- _Required action_: Copy lines from the records below word for word, starting at the line that has "сами собой тянутся" and stopping after the line that has "Dernière mise à jour: mai 22, 2026". Leave the picture lines out of your copy.

BEGIN

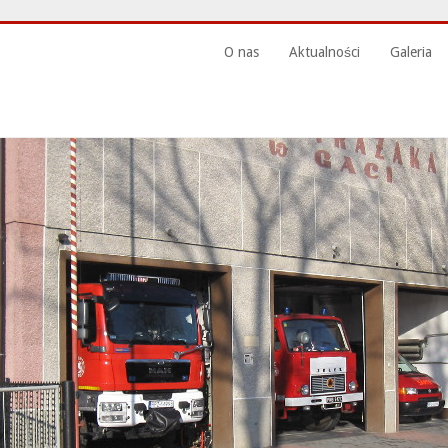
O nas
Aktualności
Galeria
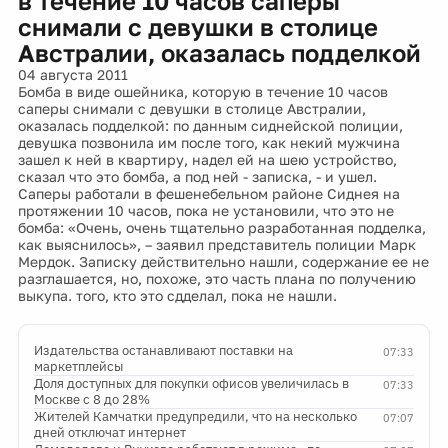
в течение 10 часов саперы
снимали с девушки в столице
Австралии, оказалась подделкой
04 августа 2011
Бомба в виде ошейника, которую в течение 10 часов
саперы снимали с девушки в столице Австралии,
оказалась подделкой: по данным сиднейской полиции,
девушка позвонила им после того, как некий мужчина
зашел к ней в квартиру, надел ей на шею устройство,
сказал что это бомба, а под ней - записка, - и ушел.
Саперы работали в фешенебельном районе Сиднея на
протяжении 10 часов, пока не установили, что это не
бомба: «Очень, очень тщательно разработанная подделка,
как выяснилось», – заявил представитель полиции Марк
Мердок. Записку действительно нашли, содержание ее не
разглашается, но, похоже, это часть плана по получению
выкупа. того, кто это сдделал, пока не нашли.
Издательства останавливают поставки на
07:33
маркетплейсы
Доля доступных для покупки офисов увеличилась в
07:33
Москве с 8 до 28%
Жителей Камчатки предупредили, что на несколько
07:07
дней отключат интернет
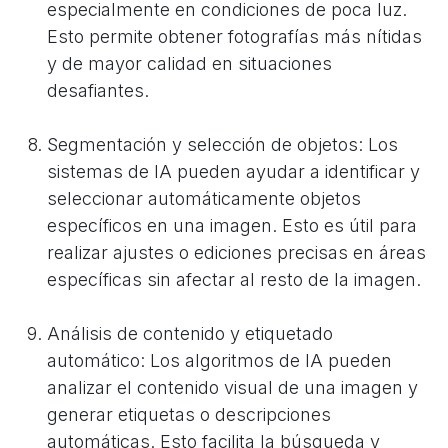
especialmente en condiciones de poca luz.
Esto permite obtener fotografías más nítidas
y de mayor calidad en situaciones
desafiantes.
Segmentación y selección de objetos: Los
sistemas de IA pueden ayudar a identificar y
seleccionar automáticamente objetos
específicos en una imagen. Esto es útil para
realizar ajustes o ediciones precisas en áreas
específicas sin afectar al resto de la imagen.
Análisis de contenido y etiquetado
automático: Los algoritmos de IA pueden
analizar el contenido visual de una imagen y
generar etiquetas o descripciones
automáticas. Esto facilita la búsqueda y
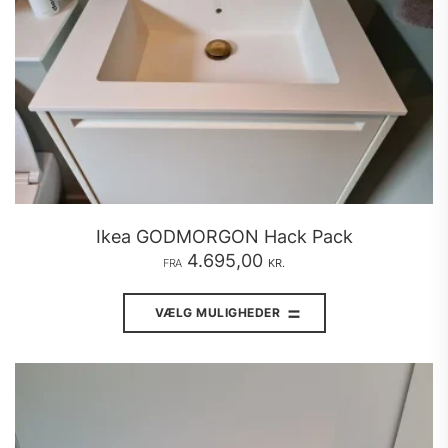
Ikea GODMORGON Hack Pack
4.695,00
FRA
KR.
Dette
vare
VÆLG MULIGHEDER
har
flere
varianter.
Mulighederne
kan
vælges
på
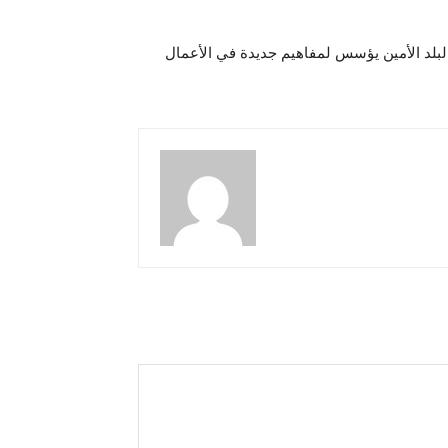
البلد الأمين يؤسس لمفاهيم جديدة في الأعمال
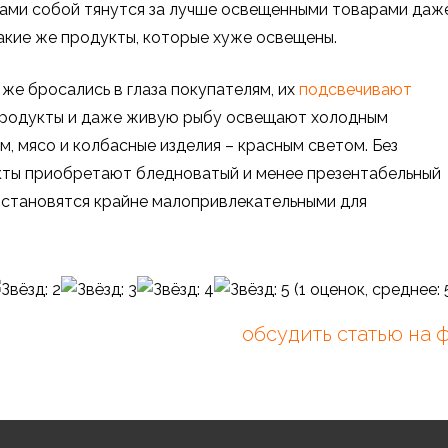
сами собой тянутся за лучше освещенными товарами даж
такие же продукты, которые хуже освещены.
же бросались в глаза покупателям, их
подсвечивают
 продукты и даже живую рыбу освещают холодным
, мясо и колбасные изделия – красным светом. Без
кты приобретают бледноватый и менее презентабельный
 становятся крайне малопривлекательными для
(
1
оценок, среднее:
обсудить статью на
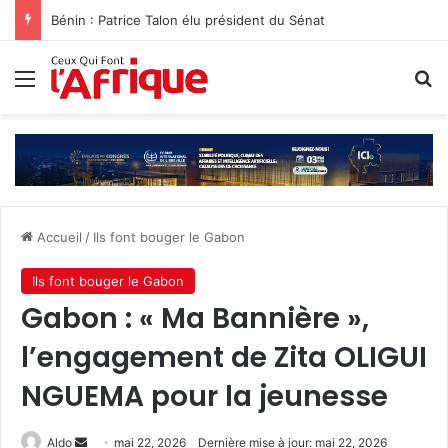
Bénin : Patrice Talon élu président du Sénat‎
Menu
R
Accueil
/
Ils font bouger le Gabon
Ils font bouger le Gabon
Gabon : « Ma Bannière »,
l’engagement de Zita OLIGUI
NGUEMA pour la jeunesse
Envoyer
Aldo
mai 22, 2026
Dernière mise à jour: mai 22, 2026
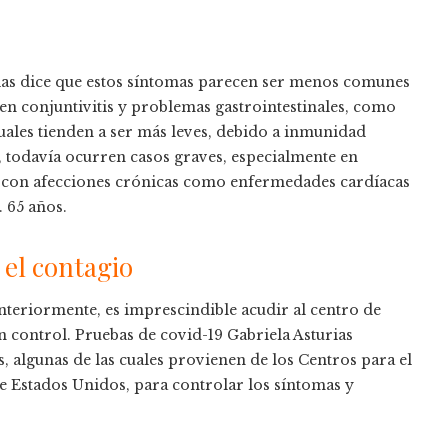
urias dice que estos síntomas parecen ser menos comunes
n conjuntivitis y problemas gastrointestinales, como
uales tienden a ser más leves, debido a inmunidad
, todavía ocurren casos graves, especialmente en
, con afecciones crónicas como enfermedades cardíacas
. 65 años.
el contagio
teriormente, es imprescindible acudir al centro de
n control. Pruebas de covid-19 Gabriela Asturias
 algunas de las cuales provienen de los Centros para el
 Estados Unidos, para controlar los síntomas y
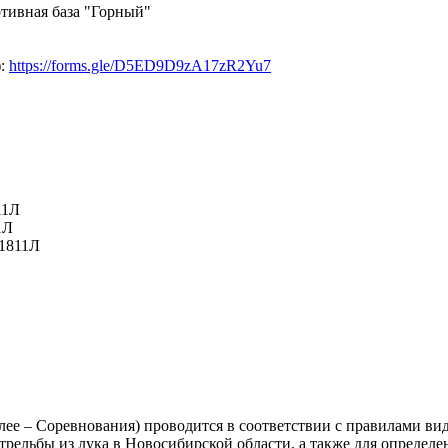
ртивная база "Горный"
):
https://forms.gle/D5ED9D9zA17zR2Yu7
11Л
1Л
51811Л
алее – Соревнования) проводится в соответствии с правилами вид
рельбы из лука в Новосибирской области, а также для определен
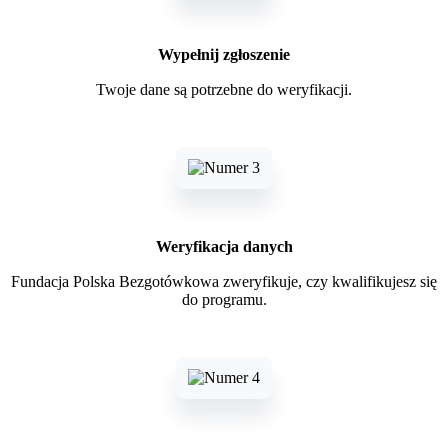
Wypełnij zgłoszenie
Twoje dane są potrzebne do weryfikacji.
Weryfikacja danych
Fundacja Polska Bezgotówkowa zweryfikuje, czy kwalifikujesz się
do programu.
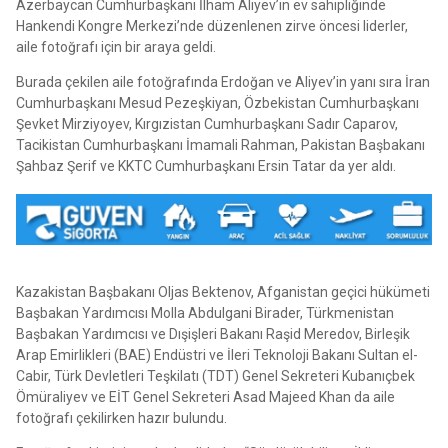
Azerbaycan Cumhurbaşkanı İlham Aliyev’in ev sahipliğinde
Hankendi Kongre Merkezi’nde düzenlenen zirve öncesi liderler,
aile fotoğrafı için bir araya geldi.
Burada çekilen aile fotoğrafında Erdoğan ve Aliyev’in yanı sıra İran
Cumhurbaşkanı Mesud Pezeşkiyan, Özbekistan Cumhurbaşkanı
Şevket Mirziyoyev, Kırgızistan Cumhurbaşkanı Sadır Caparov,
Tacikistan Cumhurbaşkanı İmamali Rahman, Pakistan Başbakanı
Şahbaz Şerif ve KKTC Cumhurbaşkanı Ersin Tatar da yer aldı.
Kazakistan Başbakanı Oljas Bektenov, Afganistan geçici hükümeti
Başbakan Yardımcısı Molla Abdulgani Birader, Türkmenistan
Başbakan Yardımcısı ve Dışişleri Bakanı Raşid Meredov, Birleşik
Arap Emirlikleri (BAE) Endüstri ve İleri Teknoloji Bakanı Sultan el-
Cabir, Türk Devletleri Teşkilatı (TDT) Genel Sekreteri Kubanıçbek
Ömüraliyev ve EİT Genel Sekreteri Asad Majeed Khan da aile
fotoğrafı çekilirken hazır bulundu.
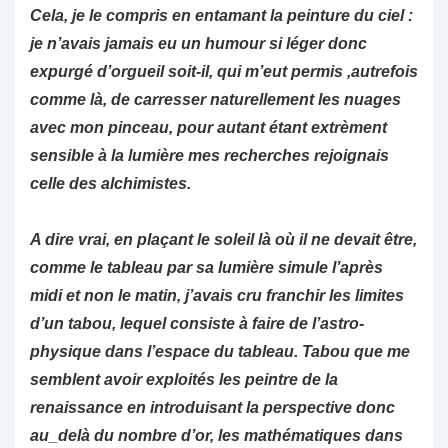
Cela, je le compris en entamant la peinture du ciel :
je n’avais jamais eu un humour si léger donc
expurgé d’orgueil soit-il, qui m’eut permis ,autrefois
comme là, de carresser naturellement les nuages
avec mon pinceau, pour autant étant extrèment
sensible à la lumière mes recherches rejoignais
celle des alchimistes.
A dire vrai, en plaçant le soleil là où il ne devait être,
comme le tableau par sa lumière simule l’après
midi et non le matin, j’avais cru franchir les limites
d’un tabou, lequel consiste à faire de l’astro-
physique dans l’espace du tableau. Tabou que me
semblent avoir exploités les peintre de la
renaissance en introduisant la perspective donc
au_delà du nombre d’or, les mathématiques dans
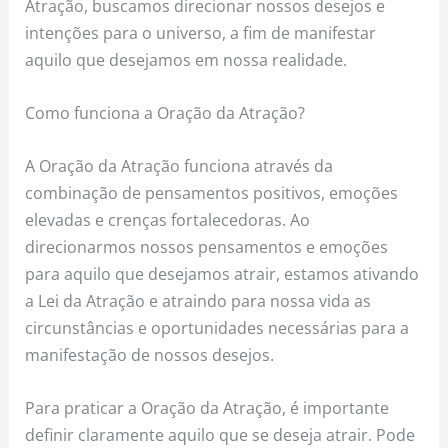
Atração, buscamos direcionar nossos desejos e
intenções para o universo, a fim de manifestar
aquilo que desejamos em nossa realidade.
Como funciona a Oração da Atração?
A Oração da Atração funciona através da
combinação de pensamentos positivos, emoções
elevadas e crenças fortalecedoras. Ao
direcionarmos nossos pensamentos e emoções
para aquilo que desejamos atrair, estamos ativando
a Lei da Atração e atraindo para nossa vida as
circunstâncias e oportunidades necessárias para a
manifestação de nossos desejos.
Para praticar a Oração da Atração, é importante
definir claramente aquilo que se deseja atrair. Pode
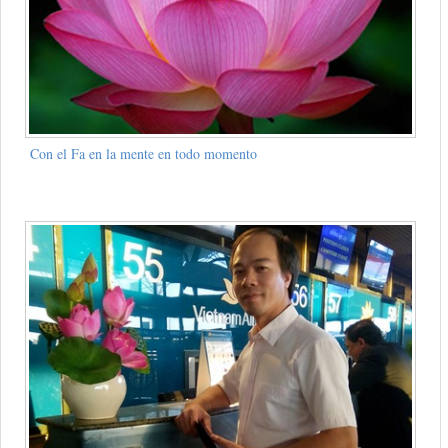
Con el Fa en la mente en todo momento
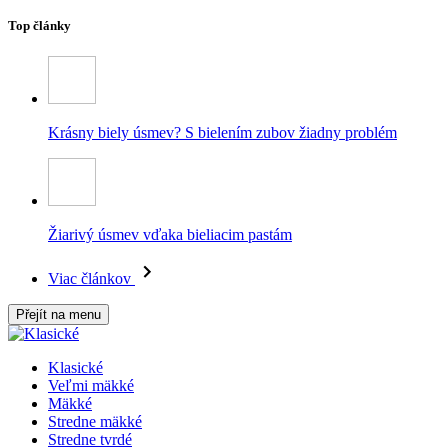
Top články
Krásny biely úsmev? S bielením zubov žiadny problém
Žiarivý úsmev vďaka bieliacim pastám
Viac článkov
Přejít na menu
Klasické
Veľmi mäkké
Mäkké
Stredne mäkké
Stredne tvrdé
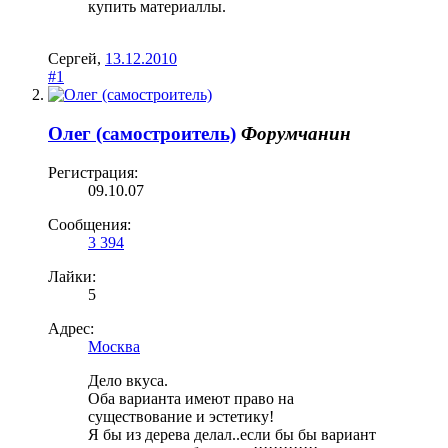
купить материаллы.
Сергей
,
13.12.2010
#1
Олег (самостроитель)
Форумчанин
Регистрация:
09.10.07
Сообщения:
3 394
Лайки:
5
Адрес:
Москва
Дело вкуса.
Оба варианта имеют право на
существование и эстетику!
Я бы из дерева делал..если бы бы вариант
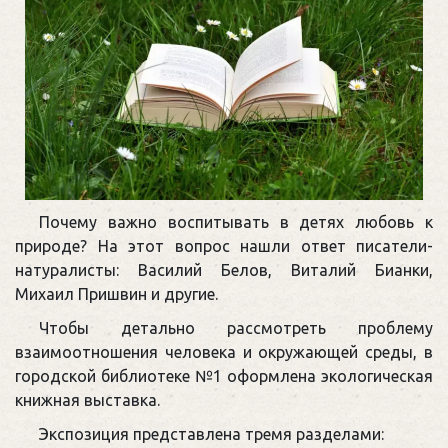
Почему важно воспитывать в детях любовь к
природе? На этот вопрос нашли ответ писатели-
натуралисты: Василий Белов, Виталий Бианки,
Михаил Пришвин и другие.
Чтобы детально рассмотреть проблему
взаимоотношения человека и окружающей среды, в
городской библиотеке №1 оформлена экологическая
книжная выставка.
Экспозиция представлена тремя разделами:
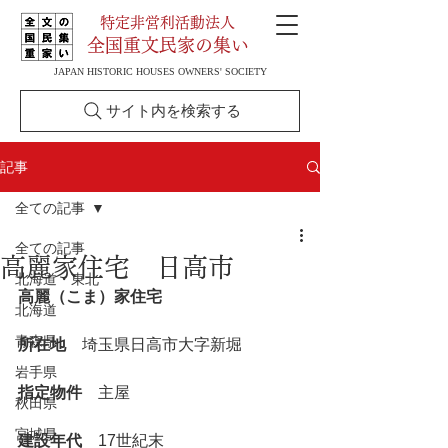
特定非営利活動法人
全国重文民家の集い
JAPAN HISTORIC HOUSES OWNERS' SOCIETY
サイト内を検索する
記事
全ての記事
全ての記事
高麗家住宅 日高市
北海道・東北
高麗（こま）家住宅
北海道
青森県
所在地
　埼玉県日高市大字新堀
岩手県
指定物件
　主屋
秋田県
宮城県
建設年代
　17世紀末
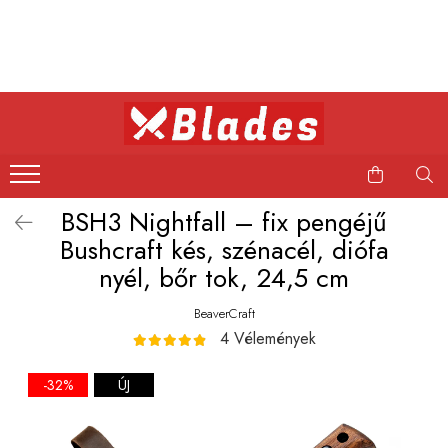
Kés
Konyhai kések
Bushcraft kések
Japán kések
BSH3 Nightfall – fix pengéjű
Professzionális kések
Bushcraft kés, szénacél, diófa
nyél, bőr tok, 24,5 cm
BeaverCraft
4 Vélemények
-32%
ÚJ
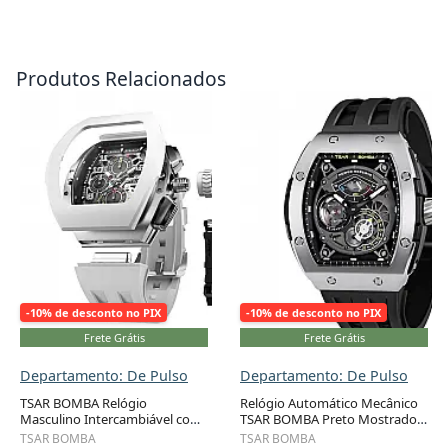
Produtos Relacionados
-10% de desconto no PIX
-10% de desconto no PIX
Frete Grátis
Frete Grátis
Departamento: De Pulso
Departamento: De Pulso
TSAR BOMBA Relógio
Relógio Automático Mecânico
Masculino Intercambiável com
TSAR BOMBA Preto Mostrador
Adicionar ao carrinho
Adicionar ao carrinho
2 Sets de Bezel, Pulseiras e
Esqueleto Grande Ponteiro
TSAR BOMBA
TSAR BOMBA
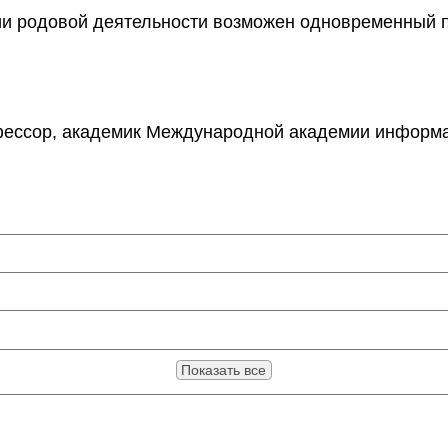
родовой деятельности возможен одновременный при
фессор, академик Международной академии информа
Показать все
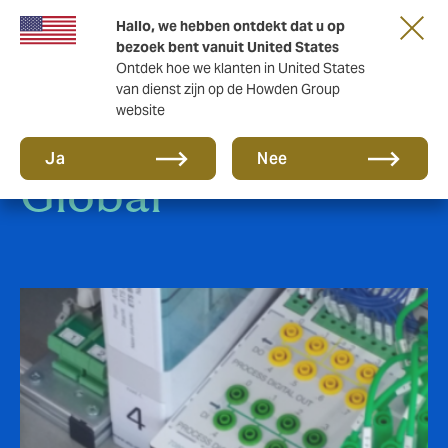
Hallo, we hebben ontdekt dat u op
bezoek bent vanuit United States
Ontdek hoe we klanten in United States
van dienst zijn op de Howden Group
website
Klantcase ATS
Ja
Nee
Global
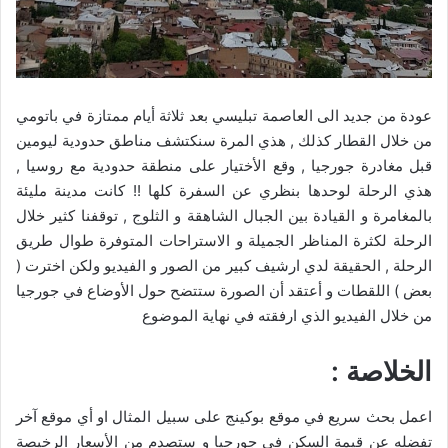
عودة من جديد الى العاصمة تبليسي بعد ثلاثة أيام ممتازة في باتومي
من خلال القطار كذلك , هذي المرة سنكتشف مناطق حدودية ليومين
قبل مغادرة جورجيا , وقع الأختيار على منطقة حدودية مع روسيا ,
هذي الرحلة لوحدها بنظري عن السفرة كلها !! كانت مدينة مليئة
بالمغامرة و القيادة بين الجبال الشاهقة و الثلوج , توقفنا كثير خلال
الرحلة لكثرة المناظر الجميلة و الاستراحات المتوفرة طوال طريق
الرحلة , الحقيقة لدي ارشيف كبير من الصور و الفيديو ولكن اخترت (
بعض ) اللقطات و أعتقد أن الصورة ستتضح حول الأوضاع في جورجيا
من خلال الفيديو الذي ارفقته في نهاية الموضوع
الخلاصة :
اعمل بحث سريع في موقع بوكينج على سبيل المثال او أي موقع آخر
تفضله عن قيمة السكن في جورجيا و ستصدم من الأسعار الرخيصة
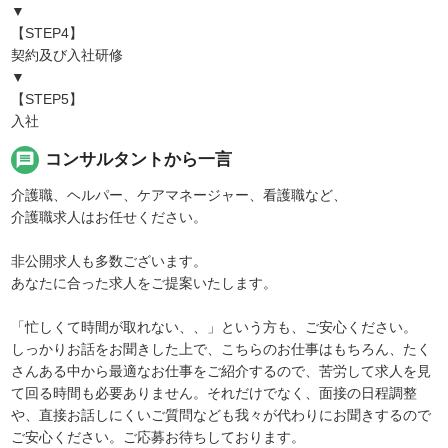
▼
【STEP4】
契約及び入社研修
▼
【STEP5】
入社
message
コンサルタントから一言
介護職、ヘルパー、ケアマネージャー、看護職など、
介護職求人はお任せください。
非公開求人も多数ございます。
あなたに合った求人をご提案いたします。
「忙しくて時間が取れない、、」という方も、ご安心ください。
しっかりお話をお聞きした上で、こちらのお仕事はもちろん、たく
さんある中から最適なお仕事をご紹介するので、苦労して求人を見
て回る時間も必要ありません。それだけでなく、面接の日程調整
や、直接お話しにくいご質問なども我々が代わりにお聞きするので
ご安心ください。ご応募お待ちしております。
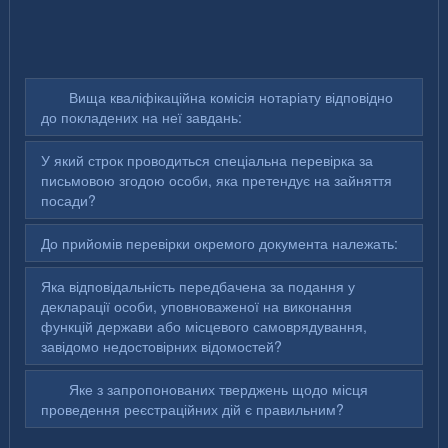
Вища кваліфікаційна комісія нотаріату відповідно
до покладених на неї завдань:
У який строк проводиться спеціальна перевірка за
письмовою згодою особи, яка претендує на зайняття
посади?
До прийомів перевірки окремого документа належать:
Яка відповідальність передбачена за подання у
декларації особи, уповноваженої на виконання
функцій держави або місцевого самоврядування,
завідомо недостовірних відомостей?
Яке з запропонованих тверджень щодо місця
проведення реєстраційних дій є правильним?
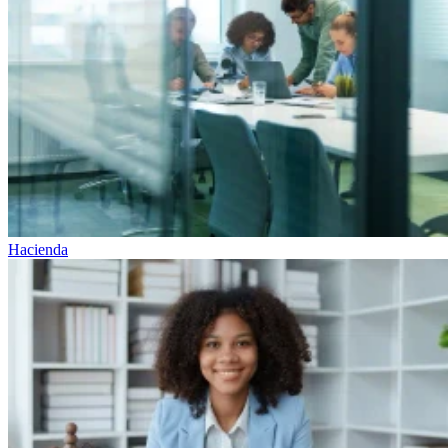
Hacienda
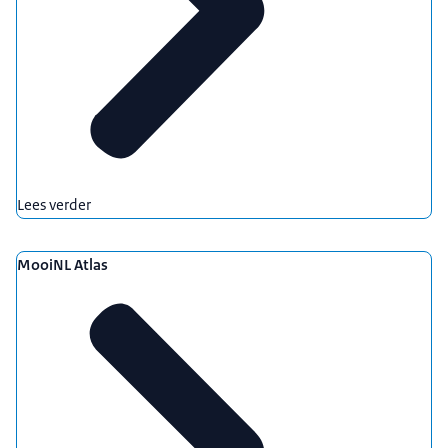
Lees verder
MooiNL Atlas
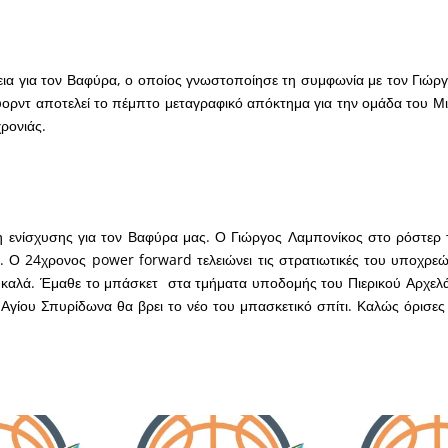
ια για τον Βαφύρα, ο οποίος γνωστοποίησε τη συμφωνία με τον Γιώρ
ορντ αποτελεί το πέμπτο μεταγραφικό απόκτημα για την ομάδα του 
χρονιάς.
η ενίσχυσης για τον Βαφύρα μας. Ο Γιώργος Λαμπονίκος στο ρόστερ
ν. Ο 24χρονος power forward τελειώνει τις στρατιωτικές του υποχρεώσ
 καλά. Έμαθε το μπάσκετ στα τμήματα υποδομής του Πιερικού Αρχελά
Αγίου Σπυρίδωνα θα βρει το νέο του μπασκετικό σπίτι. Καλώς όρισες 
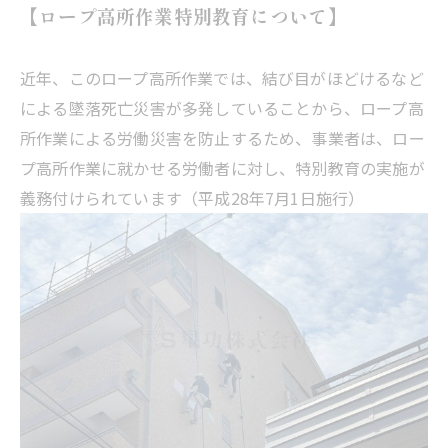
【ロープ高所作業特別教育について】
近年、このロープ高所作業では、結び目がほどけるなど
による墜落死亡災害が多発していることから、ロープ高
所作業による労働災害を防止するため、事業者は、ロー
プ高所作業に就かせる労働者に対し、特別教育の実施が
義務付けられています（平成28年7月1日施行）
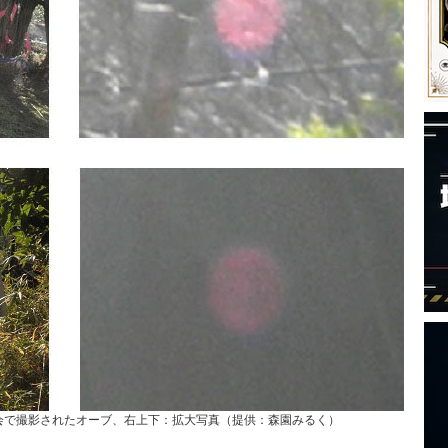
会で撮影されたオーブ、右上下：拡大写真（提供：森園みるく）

END

- _Response below_:
сами собой тянутся за лучше освещенными товарами даж
такие же продукты, которые хуже освещены.
же бросались в глаза покупателям, их
подсвечивают
 продукты и даже живую рыбу освещают холодным
, мясо и колбасные изделия – красным светом. Без
кты приобретают бледноватый и менее презентабельный
 становятся крайне малопривлекательными для
(
1
оценок, среднее:
обсудить статью на
Bénin : Patrice Talon élu président du Sénat‎
Menu
R
Accueil
/
Ils font bouger le Gabon
Ils font bouger le Gabon
Gabon : « Ma Bannière »,
l’engagement de Zita OLIGUI
NGUEMA pour la jeunesse
Envoyer
Aldo
mai 22, 2026
Dernière mise à jour: mai 22, 2026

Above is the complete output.